“Tu sombra”, contestó la primera vez, la segunda, la tercera y a la cuarta comprendió que con esa respuesta volvería a quedarse solo.
Y “tus ojos” y “tu sonrisa” pertenecieron a las manos que le acercaron la tarta durante los siguientes once cumpleaños, al igual que hoy… Recordó con espontánea ternura la sombra de quien había sido su vecina veintisiete deseos antes.

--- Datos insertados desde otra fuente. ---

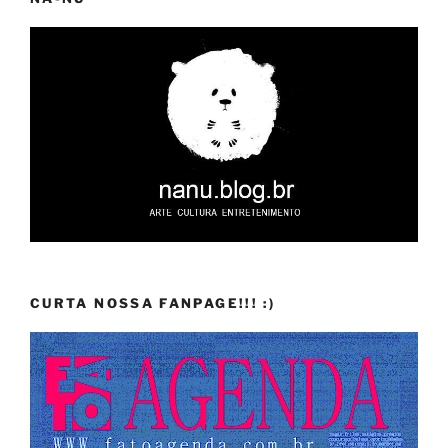
CURTA NOSSA FANPAGE!!! :)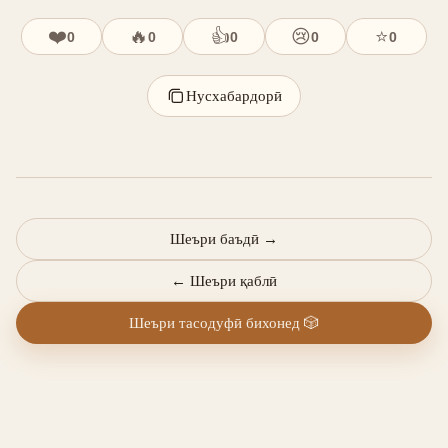
❤️
🔥
👍
😢
⭐
0
0
0
0
0
Нусхабардорӣ
Шеъри баъдӣ
→
←
Шеъри қаблӣ
Шеъри тасодуфӣ бихонед
🎲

Conversaban todos los días después del colegio, al que ella no asistió. Tampoco iba al río, ni a la acera de enfrente. Vivía en una cama. El sol del atardecer entraba por el oeste; y su sombra, proyectada en la pared opuesta, era el único rasgo humano de Ivonne que él alcanzó a ver. La distancia entre las ventanas laterales de sus habitaciones, abiertas a tres metros del césped, medía más de un salto y menos que alzar la voz.
En los silencios, aquellas entrelíneas de la luz, nacidas en la solidez de Ivonne, prolongaban el límite del sujeto y sus predicados. Los matices e irracionalidades que admiró de ella se expresaban sutilmente desde la pared.
Cuando el cuerpo de Ivonne enterró a quien amaba, él dejó de soplar las velas de las tartas de cumpleaños. Esperaba a que se apagasen solas, deseando en todo ese tiempo que, tras el juicio final, desapareciese la noche para que nuestras sombras viviesen eternamente.